Tuesday, October 16, 2012

One Hour at Death's Door

The lunchroom with its labyrinth of tables always seems to have the same number of people scattered around.  It always looks like less, but each time, I do a head count of twenty to twenty-five.  Never more.

Most sit alone, many sleep, their hunched over forms quiet at a round table large enough to hold a company of eight.  Yet, even those who sit two by two are alone, physically side by side though never speaking to one another.   It's as if this is not the place to make friends since most all are just passing through.

I have been going to the nursing home for several years now, one hour on the third Tuesday of every month.  One thing I have noticed is how the faces are rarely the same. While the turnover rate in such a facility has something to do with the random attendance, the truth is that most of them didn't come for a church service.

Some are waiting for coffee.  Some are waiting for their rooms to be cleaned so they can go back down the hall.  Others haven't moved since morning exercise, scheduled right before our half hour church service.

The woman who once grabbed my son Wyatt's stuffed Tigger and took off with it down the hall isn't there. Instead, a burly man sits at the far back table in front of the coffee pot.  He can't be older than my own father, a fact confirmed by the black military cap pulled down low on his brow, the word "Vietnam" embroidered in gold across the front.  Centered among the colored bars and stripes that all hold some unknown meaning is a pewter pin of a long barreled rifle.

I try to strike up a conversation, tell him that my father flew planes over there, but he isn't interested.  Although it sounds awkward, I feel compelled to speak the words, "Thank you for your service to our country."

He mumbles a thanks, and I move on.

Up front are a couple of the "regulars," those I would miss if they weren't there. 

One sports a new silver brace on her pinky finger--broken.  Last year, her arm was broken when she fell in the shower.  Today, she wears the same white silken muumuu dress as last time, the pretty one with the cardinal red paisley pattern. I give her a hug and smile, make some comment about her not being able to crochet until it heals.

She asks the twins for a hug, and they smile shyly as always before wrapping their arms around her girth.  It's like having another grandma.  She loves my small children, covets the hugs and energy found in such compact forms. 

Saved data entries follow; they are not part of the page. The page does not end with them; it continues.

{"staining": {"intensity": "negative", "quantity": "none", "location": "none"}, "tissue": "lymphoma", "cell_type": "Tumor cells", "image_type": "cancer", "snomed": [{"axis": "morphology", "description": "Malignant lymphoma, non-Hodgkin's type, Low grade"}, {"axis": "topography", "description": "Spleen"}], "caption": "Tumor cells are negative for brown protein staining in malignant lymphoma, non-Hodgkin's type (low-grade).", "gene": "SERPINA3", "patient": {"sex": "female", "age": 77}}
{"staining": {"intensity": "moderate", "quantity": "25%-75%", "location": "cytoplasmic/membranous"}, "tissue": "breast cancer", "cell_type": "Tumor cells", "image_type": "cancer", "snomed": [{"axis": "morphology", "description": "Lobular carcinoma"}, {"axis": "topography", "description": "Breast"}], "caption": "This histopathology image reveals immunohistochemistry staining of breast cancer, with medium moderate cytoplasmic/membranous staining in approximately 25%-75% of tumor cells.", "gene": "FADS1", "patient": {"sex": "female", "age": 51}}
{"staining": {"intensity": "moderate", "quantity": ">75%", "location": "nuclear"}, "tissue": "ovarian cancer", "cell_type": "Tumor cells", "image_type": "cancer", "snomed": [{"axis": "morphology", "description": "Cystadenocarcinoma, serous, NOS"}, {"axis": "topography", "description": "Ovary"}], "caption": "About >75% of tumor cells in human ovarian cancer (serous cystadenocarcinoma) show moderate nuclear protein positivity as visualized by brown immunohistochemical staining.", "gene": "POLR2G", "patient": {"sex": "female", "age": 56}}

Then, one of the wheelchair-bound men waves me over.  He tells me the same story every time I visit, as it's a story I could ever forget, the one about him having three holes in his heart when he was born.  He knows my face by now and holds his arm out, uncontrolled, until I grasp it for a firm handshake.

He is one who always wears a soiled dishcloth bib, whose peppery mustache and chin are almost always coated with remnants of his last meal of his ever-present frozen Coke

As the pastor brings the message, I watch this man spoon the oatmeal to his mouth.  He holds the spoon carefully above the bowl, patiently waiting for the brown-cinnamon goo to ooze off both sides.  Only then does he carefully lift it to his mouth.  He tries valiantly.  But with wobbly hands, he is no marksman.

Two seats by the piano are empty, those ladies likely down the hall at the Catholic service where another small group gathers to pray the rosary each morning at ten.  Of all the people I've encountered, they're the only two I've never seen separately.  One in a steel gray bun high on her head, the other with silver waves cropped above her shoulders--each visit, they claim they didn't know we were coming, and ask when we're coming back. Always the same question.  Always the same answer.

I wonder about the man who always came dressed in well-worn black slacks and a button-down long sleeve white shirt a couple sizes too small for his now-expanded waistline.  He always requested the same hymn.  I played it once.

While my children don't remember, I think of Maw Maw being in this service last November, just once as she passed through the home on her way out of this life. Even then, she didn't really remember me, although she played it off quite well.

Sometimes, I wonder if my actions make any difference.  My piano playing isn't anything worth noting unless you want to count the number of wrong notes.  My pastor is the one who does the important part by sharing the Word of God. All I do is give a few hugs, shake a few hands, offer a few words of encouragement and concern, and send my children around the room to "show Jesus' love." 

It's thirty days until my next visit....that's a long time in a place like this.  

1 comment:

  1. I worked in a nursing home for 3 months while the social worker took maternity leave. It is definately a place where serving is hard. Many residents are just hard to face at times, but if I was in a situation where I could not leave a building every new face would be important. Thank you for serving.